Bien sûr, tu ne l'avais pas lue, cette lettre qui t'était destinée. Et pourtant tu oses continuer à m'écrire., à faire sonner mon téléphone que je ne décroche pas.. au cas où... Au cas où quoi, Patron ? Que je sois seule et avec des hormones en détresse ?
Je suis seule, et cultive précieusement mon jardin d'amants rares et précieux. Toi ? Tu y massacrerais tout du haut de ton absolue suffisance. -Puisque tu dis m'aimer - cela devrait suffire pour que j'écarte mes cuisses. Oh non, bien sûr, tu n'écris pas ceci, tu enrobes le tout de siruposités fort policées ! Juste un mot sur ma sensualité. Imbécile ! Tu me blâmes de mon silence ? Tu oses insuffler que mon indépendance m'enferre dans une solitude creuse, puisque loin de toi ?
Patron, tu es le second cette semaine, a avoir semé en moi le grain de piment oiseau qui enflamme et rend fou. Le second. L'autre, il n'avait aucune visée sur moi. Juste un Pdg croisé au boulot. Un gros, gras et très important Pdg.
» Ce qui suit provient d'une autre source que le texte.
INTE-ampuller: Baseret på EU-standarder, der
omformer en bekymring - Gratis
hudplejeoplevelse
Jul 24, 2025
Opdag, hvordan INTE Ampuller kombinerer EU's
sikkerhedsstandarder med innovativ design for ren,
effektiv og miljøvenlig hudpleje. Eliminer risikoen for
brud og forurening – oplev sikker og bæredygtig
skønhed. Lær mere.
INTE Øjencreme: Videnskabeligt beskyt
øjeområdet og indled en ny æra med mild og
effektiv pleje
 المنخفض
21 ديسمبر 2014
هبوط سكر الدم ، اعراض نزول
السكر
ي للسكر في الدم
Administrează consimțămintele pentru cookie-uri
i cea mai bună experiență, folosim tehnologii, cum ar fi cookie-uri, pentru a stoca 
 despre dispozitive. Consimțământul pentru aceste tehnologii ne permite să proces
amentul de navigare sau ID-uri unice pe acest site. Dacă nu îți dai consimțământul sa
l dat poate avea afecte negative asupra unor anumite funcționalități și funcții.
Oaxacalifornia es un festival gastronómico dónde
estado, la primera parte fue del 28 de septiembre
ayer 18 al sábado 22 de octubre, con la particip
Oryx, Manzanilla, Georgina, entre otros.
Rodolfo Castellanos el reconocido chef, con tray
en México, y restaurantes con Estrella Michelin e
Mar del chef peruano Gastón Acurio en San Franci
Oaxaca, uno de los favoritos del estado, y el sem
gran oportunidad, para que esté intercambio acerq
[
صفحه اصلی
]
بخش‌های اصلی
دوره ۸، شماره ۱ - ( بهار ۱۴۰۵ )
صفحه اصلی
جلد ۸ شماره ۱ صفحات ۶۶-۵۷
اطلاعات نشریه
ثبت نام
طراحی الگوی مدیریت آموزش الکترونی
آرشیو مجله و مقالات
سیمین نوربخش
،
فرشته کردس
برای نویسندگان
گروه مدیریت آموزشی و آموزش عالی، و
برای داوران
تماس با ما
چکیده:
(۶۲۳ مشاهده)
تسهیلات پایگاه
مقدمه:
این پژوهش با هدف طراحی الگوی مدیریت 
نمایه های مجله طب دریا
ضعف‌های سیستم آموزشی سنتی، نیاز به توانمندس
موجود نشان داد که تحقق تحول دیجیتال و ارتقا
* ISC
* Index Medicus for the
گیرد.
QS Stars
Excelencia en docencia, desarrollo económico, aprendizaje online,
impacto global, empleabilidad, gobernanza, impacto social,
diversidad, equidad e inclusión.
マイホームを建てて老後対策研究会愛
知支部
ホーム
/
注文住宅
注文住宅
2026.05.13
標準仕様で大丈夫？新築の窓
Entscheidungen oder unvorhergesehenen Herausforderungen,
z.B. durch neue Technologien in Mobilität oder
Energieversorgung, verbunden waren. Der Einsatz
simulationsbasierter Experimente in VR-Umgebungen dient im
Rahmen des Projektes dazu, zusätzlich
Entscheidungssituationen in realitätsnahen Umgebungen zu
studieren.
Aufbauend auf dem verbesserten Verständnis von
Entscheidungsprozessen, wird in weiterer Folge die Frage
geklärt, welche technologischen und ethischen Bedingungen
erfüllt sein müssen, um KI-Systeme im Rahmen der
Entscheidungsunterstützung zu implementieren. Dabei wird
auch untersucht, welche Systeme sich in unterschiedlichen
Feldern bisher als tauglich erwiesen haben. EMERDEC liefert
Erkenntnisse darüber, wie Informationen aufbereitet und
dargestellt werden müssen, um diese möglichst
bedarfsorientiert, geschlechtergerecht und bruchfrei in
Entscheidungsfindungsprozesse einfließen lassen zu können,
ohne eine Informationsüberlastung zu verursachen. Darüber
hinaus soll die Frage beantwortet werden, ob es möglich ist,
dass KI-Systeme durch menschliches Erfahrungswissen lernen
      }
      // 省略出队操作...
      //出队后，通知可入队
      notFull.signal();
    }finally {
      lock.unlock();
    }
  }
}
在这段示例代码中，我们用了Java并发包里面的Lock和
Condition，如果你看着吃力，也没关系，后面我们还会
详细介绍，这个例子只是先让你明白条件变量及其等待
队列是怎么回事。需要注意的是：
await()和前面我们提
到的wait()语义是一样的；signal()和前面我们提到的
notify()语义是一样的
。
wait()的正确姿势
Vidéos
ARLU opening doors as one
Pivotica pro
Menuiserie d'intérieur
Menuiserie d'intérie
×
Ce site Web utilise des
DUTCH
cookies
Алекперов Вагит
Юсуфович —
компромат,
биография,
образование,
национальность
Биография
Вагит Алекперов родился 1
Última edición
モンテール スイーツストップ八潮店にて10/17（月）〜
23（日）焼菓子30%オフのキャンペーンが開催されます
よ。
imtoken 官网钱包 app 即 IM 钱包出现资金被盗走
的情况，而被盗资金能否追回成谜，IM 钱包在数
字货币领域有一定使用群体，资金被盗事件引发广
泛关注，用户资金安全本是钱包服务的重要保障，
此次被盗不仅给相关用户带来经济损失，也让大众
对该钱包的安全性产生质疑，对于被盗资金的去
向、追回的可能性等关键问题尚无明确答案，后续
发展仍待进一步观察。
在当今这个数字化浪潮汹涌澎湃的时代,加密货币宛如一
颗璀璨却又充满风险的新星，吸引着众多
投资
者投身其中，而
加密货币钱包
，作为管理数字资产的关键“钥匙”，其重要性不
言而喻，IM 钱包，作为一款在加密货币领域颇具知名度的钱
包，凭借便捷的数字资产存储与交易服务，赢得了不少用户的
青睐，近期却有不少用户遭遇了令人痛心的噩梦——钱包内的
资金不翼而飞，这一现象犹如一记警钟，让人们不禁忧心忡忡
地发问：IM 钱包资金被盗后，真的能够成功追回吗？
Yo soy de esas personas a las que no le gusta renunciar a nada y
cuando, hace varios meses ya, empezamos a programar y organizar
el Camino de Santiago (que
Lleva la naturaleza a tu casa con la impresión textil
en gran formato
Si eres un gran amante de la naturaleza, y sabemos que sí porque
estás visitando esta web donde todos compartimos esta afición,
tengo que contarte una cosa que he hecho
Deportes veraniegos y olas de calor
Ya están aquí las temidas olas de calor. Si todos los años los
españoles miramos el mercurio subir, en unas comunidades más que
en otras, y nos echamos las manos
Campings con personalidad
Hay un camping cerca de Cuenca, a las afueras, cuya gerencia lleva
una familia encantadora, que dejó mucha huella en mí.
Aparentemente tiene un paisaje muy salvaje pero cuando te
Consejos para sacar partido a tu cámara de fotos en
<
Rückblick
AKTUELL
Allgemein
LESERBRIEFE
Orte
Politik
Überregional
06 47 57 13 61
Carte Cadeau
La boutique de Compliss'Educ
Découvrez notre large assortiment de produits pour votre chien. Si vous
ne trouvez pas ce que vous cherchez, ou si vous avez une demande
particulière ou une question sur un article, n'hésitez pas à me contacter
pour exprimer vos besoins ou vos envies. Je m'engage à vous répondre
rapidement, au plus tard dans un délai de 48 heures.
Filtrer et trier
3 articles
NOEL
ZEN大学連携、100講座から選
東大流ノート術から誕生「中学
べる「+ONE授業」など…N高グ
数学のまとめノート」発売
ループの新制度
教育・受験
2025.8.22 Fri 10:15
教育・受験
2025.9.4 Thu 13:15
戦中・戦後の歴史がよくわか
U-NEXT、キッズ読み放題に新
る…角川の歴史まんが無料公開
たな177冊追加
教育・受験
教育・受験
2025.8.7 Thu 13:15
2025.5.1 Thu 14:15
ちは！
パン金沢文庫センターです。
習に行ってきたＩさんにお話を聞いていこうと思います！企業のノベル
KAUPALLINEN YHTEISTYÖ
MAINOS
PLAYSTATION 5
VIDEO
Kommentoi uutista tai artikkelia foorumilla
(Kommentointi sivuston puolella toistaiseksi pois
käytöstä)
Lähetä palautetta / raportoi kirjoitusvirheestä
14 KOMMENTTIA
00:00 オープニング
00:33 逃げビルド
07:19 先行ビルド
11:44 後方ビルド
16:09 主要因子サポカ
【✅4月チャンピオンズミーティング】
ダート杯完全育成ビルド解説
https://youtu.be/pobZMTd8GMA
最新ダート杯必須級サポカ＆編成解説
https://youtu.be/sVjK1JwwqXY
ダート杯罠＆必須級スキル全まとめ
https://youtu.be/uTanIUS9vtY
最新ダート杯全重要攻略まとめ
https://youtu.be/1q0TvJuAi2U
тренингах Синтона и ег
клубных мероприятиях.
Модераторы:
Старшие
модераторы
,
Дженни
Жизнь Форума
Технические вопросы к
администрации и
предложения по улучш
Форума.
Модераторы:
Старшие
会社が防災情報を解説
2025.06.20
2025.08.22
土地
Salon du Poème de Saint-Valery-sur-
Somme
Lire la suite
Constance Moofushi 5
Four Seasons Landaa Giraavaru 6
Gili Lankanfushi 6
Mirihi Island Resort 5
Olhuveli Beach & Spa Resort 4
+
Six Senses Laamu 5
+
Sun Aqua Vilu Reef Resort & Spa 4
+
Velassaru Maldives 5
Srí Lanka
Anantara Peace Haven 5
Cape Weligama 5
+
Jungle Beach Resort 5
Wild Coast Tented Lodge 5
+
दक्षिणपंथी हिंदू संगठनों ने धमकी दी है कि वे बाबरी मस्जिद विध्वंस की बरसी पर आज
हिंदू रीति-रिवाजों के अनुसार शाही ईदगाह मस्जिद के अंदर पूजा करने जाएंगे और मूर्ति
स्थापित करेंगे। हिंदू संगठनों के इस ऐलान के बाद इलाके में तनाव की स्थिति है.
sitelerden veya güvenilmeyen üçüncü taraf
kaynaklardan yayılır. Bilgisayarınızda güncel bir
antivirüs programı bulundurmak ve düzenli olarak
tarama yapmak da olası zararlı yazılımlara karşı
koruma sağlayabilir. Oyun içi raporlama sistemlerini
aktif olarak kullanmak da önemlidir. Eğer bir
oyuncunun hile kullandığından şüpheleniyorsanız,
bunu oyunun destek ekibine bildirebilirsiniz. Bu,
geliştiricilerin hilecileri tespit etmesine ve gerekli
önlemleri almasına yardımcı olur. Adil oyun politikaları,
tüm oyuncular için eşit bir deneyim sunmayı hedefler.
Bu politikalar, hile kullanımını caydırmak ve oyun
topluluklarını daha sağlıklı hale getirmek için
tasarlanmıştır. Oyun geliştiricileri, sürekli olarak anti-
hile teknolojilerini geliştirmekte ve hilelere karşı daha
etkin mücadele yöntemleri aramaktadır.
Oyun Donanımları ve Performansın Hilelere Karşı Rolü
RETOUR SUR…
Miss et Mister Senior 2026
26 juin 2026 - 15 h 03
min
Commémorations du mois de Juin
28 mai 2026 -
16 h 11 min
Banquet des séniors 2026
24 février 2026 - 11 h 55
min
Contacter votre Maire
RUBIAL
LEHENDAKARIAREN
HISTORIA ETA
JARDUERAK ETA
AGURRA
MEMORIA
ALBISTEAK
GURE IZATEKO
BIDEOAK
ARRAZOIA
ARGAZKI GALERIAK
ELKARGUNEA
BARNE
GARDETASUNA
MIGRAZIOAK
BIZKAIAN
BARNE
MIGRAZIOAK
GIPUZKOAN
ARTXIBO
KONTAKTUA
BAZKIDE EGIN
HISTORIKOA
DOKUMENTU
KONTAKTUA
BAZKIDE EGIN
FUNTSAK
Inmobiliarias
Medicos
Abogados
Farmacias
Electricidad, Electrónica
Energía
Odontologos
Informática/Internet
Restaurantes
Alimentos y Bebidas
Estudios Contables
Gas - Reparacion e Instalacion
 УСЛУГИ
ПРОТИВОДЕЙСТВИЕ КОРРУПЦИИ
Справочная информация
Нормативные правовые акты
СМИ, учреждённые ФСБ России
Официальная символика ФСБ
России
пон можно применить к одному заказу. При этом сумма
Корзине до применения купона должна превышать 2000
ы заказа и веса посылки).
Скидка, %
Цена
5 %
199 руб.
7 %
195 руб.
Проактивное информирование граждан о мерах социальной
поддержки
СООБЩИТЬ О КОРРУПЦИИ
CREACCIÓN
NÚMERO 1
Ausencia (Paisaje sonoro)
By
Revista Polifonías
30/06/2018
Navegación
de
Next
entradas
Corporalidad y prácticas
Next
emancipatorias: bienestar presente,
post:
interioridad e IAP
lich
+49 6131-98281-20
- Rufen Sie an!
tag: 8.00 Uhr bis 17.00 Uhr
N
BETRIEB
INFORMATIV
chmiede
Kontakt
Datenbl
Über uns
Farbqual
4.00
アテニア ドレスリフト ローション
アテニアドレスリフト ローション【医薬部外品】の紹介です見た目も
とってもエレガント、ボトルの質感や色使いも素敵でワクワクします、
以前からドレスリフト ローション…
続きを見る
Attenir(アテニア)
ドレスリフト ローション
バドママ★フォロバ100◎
Quand, après avoir quelque peu ri en ma compagnie [ mon dieu qu'elle est charmante, et avec de l'esprit ] il a déclamé son souci, repris de hochements de têtes par les autres membres du patronat à la tribune, son souci du manque de personnel. "Oh, bien sûr, il y a en a tant, à l'Anpe, mais aucun qui ne soit formé à notre spécialité. Vous comprenez ? "Je comprends, insolent patron. Que vos bénéfices et vos carnets de commandes qui vous protègent pour les cinq années à venir, malgré la crise, vous rend immonde. Que vous ne lèverez pas le petit doigt pour offrir une formation personnalisée à ces foutus chômeurs formés, mais pas assez. "Ah oui, pourquoi pas, nous allons y réfléchir". Il aura fallu qu'une main se pose sur mon coude, qu'une voix murmure à mon oreille "respire, respire", pour réaliser que j'étais blême, asphyxiée de rage muette.
Alors toi, Patron. Tais -toi ! Toi et lui, vous êtes bien du même monde, aveugle à l'autre.
Et que jamais plus tu n'oses reprocher à une femme seule, avec des enfants à charge et un salaire de cadre moyen, de ne pas t'avoir appelé, alors même que tu voyages dans le monde entier. Ton fric ne t'a pas permis d'apprendre la décence. Continue d'acheter ces maisons et ces appartements tous plus grands que mon logement. Continue à collectionner les voitures de luxe. Tu n'as pas compris que tout le monde ne vivait pas dans ton opulence indécente.
Tiens, tu veux savoir ? Si tu avais fait livrer des fleurs, au lieu de m'envoyer des mails vindicatifs sur mon silence... j'aurais peut-être accepté de dîner une dernière fois avec toi pour t'expliquer que mon sens de la vie est incompatible avec le tien.